The degree of authority, control or administration to be exercised by the mandatory shall, if not previously agreed upon by the members of the League, be explicitly defined in each case by the Council.
A permanent commission shall be constituted to receive and examine the annual reports of the mandatories and to advise the Council on all matters relating to the observance of the mandates.
Article Twenty-Three
[Humanitarian Provisions; Freedom of Transit]
Subject to and in accordance with the provisions of international conventions existing or hereafter to be agreed upon, the members of the League (a) will endeavor to secure and maintain fair and humane conditions of labor for men, women and children both in their own countries and in all countries to which their commercial and industrial relations extend, and for that purpose will establish and maintain the necessary international organizations; (b) undertake to secure just treatment of the native inhabitants of territories under their control; (c) will entrust the League with the general supervision over the execution of agreements with regard to the traffic in women and children, and the traffic in opium and other dangerous drugs; (d) will entrust the League with the general supervision of the trade in arms and ammunition with the countries in which the control to this traffic is necessary in the common interest; (e) will make provision to secure and maintain freedom of communication and of transit and equitable treatment for the commerce of all members of the League.

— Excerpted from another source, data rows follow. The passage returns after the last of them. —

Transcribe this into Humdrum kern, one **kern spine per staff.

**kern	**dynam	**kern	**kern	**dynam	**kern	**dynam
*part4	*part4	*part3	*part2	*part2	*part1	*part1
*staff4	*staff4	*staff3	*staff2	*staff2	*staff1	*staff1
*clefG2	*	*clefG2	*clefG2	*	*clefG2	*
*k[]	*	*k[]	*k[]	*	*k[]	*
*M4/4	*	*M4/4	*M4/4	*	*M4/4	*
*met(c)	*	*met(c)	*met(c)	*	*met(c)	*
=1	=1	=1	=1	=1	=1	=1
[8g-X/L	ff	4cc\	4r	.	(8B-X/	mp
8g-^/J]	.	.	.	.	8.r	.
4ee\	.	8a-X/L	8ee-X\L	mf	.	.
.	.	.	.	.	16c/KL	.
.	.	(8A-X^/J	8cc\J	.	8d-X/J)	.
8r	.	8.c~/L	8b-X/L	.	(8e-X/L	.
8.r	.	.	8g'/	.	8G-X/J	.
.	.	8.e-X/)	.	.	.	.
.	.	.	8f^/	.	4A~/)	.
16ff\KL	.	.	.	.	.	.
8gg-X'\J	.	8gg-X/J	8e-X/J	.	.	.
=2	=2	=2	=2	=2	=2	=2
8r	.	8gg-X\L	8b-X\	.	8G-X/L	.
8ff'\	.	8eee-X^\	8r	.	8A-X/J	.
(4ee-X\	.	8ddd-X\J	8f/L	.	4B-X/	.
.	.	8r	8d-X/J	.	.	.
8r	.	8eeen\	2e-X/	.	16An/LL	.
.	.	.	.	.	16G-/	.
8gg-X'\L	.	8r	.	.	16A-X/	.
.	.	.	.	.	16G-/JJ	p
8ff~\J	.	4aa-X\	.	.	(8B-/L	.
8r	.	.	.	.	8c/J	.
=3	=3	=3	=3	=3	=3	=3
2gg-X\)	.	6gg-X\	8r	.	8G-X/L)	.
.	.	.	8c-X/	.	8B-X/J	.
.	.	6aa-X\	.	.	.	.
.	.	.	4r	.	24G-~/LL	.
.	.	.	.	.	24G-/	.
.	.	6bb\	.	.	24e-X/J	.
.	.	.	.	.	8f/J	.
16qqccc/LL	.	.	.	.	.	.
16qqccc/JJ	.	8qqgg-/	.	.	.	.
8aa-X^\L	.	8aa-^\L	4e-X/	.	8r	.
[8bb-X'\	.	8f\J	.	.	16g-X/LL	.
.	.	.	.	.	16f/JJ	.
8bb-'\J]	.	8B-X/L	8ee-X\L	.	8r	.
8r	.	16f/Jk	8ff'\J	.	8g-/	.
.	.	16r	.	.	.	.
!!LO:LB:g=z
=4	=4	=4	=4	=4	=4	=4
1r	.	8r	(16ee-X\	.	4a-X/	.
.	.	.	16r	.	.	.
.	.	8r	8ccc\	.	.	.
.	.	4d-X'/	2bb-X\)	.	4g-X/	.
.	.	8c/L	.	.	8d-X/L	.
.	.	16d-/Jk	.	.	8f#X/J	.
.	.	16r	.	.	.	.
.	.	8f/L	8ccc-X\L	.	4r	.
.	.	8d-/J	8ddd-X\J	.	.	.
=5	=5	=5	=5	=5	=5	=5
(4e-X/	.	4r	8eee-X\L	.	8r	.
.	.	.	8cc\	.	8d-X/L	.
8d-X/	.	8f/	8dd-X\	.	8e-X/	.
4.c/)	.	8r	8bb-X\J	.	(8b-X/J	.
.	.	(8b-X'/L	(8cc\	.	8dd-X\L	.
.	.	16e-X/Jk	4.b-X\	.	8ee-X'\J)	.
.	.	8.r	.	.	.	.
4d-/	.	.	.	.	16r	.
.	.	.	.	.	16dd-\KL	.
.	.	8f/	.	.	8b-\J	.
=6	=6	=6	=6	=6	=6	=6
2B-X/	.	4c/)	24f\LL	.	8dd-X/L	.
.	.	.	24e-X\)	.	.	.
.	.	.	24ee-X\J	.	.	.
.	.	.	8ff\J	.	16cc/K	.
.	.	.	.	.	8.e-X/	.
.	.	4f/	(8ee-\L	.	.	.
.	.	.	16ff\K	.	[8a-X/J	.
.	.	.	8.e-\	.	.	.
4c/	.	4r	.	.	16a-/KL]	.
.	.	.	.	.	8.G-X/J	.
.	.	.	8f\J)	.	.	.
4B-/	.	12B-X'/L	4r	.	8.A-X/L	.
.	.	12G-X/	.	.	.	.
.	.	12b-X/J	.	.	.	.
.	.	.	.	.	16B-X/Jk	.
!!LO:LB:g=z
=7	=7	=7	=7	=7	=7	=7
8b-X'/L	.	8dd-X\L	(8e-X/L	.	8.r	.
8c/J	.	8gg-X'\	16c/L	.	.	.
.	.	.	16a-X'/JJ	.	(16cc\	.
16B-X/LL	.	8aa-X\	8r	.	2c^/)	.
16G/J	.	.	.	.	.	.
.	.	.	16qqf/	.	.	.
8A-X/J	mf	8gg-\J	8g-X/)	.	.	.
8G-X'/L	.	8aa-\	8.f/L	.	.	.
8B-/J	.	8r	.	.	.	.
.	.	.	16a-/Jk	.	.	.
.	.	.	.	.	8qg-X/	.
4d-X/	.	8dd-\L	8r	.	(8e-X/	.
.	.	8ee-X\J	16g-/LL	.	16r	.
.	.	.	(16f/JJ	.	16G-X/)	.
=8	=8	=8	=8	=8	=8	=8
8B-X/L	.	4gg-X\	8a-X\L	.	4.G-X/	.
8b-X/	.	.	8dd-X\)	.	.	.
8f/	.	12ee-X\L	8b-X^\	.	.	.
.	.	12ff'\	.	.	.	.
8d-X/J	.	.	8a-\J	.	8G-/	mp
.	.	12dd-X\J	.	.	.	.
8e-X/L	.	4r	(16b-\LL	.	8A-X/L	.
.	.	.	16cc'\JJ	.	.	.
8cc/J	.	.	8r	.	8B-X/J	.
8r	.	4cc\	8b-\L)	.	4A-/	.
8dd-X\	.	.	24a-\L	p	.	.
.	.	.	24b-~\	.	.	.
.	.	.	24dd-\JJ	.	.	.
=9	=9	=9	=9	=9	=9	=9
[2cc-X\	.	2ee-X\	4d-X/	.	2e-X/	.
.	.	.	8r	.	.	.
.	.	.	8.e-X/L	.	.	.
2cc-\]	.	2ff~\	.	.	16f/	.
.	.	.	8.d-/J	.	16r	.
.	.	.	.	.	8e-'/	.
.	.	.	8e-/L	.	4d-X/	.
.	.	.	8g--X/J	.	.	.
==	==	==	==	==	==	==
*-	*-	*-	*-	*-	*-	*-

In this connection the special necessities of the regions devastated during the war of 1914-1918 shall be in mind; (f) will endeavor to take steps in matters of international concern for the prevention and control of disease.
Article Twenty-Four
[Control of International Bureaus and Commissions]
There shall be placed under the direction of the League all international bureaus already established by general treaties if the parties to such treaties consent. All such international bureaus and all commissions for the regulation of matters of international interest hereafter constituted shall be placed under the direction of the League.
In all matters of international interest which are regulated by general conventions but which are not placed under the control of international bureaus or commissions, the Secretariat of the League shall, subject to the consent of the Council and if desired by the parties, collect and distribute all relevant information and shall render any other assistance which may be necessary or desirable.
The Council may include as part of the expenses of the Secretariat the expenses of any bureau or commission which is placed under the direction of the League.
Article Twenty-Five
[The Red Cross and International Sanitation]
The members of the League agree to encourage and promote the establishment and cooperation of duly authorized voluntary national Red Cross organizations having as purposes improvement of health, the prevention of disease and the mitigation of suffering throughout the world.
Article Twenty-Six
[Amendments of the Covenant; Right of Dissent]
Amendments to this Covenant will take effect when ratified by the members of the League whose representatives compose the Council and by a majority of the members of the League whose representatives compose the Assembly.
No such amendment shall bind any member of the League which signifies its dissent therefrom, but in that case it shall cease to be a member of the League.